Figure 31: Compressed balloons.pgm image using PIFSat compression ratio = 60:1

Compression Standard / MSE / PSNR (in dB) / SSIM / QF / q
JPEG / 27.4239 / 33.7495 / 0.8239 / 5 / -
PIFS / 14.4388 / 36.5355 / 0.8977 / - / 12.8

Table 5: Quality metrics for JPEG and PIFS compressed balloons.pgm images at compression ratio = 60:1

Figure 32: Compressed balloons.pgm image using JPEG at compression ratio = 68:1

Figure 33: Compressed balloons.pgm image using PIFS at compression ratio = 68:1

Compression Standard / MSE / PSNR (in dB) / SSIM / QF / q
JPEG / 48.6423 / 31.2607 / 0.7883 / 3 / -
PIFS / 15.7656 / 36.1537 / 0.8904 / - / 14.3

Table 6: Quality metrics for JPEG and PIFS compressed balloons.pgm images at compression ratio = 68:1

Compression and decompression times were calculated by running the PIFS and JPEG compression and decompression programs along with the Unix ‘time’ command in the terminal and noting down the user-mode execution times. These values depend upon the processor on which the programs were run and the below values correspond to time taken on a 2.4GHz Intel Core 2 Duo Processor:

Figure 34: Compression time versus q for PIFS.
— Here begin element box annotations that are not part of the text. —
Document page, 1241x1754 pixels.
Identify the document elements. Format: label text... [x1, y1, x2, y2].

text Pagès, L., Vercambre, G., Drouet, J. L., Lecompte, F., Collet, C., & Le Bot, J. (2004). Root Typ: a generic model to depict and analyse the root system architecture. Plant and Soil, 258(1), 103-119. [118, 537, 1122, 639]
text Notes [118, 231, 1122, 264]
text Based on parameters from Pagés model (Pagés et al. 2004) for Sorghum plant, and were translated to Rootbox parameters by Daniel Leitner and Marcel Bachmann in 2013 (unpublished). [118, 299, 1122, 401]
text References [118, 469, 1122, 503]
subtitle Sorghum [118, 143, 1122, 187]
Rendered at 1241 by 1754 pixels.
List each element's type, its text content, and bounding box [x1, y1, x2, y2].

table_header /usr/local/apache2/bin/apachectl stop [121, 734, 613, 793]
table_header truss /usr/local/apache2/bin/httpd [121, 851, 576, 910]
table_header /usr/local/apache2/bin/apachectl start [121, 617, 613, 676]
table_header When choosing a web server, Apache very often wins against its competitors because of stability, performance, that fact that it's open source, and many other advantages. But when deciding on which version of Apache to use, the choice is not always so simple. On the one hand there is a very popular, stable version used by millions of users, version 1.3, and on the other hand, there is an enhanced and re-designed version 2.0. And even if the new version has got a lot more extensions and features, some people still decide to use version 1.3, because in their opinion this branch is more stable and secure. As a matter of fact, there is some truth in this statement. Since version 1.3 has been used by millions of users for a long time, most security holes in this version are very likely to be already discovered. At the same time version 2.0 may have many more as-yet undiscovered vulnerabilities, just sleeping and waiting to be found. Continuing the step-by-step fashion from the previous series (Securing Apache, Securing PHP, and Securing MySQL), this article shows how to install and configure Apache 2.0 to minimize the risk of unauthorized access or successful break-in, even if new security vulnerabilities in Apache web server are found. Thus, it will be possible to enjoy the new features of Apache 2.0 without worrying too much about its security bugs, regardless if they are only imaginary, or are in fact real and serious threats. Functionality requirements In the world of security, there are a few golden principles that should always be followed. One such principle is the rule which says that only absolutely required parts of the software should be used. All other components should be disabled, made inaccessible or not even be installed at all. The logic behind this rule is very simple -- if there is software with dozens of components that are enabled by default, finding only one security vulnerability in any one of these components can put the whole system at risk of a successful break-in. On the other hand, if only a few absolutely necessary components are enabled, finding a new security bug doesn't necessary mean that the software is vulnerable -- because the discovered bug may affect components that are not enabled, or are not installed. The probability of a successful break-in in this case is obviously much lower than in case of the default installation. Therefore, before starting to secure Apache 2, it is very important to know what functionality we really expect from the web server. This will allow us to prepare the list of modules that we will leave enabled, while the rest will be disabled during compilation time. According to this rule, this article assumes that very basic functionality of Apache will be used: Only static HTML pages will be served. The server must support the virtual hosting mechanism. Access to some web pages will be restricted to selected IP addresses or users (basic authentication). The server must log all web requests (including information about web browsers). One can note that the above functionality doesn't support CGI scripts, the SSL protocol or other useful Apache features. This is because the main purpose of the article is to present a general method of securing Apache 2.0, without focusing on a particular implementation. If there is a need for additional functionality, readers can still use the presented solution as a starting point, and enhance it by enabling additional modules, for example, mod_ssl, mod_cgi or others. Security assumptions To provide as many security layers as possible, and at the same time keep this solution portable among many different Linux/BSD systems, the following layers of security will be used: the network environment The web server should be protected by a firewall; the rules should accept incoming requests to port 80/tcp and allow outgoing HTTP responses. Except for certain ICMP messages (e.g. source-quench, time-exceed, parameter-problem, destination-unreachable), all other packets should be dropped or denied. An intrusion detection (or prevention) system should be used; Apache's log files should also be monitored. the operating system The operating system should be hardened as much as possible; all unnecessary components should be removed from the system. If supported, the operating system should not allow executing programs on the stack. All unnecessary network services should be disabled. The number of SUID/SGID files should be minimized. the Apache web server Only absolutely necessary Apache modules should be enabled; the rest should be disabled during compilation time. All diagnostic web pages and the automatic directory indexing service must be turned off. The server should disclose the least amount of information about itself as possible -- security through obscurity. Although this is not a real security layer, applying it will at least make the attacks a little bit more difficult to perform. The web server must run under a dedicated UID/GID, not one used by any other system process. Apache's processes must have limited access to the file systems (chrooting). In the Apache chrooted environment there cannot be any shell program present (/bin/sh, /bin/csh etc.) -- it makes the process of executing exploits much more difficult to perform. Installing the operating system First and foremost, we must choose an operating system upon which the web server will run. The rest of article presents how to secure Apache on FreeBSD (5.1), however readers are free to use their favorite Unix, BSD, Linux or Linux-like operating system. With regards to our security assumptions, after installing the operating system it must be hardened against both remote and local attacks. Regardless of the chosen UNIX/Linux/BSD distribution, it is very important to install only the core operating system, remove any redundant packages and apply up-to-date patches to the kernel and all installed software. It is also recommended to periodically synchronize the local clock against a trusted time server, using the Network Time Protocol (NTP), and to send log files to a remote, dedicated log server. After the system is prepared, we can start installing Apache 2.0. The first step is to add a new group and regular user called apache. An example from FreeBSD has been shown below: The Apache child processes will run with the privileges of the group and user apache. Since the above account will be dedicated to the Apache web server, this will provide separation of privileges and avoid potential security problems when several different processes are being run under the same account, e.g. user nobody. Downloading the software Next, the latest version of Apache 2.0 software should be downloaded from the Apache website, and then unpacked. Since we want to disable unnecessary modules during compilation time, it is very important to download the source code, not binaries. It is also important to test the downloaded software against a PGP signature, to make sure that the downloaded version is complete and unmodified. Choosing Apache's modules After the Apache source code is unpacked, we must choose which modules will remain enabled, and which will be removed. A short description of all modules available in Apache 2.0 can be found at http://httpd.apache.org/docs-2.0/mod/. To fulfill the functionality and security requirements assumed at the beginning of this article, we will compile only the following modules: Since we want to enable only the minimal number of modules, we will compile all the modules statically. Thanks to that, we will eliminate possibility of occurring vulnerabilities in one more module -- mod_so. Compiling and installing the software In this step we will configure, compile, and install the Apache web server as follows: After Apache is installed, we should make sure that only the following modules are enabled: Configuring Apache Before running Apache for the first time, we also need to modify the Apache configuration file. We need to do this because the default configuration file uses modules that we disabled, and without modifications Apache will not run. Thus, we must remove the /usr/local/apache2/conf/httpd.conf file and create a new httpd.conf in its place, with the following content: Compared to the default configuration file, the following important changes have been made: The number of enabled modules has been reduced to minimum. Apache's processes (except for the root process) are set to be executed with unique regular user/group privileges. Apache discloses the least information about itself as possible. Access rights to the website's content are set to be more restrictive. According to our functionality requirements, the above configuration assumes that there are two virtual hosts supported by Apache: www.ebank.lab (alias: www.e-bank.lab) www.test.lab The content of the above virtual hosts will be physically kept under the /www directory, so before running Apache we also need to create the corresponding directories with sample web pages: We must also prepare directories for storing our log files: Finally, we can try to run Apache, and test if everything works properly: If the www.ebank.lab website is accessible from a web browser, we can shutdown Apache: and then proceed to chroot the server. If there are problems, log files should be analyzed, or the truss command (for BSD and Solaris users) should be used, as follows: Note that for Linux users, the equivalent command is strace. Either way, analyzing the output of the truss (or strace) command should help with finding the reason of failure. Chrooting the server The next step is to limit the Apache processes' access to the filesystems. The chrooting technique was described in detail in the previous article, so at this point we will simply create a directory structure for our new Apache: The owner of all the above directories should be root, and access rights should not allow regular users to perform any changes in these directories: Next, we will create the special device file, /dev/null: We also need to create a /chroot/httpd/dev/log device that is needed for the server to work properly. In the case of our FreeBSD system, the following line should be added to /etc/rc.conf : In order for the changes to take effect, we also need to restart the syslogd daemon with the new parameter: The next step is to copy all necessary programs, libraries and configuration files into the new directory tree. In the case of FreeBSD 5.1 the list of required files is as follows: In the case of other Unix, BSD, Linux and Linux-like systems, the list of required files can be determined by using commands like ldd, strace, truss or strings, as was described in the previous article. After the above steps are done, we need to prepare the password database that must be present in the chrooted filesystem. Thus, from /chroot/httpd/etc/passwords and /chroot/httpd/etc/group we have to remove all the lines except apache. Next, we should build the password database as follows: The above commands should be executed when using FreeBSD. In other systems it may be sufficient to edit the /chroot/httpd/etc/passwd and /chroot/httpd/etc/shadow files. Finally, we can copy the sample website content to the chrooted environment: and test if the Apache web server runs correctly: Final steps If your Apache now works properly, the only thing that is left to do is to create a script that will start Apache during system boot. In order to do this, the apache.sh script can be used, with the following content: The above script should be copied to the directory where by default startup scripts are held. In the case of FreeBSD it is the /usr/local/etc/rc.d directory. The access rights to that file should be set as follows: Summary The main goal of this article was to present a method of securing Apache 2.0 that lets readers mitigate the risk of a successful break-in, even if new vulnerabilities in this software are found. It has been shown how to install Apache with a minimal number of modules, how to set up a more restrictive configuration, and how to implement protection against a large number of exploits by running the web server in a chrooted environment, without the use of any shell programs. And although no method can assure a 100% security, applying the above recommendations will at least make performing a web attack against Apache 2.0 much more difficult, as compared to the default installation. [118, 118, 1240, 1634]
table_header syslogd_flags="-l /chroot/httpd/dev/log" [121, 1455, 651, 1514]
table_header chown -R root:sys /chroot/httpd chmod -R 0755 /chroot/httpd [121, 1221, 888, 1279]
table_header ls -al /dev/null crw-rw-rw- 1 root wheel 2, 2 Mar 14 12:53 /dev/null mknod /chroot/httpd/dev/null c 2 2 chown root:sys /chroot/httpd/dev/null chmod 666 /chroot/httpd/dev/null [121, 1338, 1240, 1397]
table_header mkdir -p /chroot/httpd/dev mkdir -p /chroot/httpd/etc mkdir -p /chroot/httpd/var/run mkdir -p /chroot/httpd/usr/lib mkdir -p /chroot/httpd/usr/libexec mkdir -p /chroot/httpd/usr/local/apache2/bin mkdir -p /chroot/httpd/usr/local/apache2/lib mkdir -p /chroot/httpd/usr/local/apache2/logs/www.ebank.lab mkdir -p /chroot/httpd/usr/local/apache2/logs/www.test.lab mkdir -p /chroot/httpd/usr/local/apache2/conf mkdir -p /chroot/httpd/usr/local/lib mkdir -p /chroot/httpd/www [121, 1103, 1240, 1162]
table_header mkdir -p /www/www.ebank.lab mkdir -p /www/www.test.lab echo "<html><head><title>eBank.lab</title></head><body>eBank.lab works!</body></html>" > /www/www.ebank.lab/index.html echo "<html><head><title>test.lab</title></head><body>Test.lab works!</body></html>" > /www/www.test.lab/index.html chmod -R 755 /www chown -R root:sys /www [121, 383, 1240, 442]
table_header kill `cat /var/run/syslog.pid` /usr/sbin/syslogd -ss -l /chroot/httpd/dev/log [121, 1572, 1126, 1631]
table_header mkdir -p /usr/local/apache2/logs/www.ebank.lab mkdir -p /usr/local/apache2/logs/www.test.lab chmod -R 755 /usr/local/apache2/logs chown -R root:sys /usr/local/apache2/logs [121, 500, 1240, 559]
Figure 35: Decompression time versus q for PIFS.

Figure 36: Compression time versus QF for JPEG.

Figure 37: Decompression time versus QF for JPEG.

It can be observedfrom the above plots that the compression and decompression times for PIFS are highly asymmetric.

Scale/Resolution independence:

Fractal decoding has a unique property called Scale or resolution independence. Normally the decoder starts with an initially random image of the same size as the original. However if the decoder instead starts with an image of say double the size, then the result will be an image that is twice in size of the original. Unlike in JPEG, the decoded image will not have ‘blockiness’ that appears due to simply replicating the nearest pixels of the original image (also known as nearest neighbor interpolation). The FIC decoded image will still contain detail at every scale. This is because the affine transforms used to encode the image do not depend on its resolution.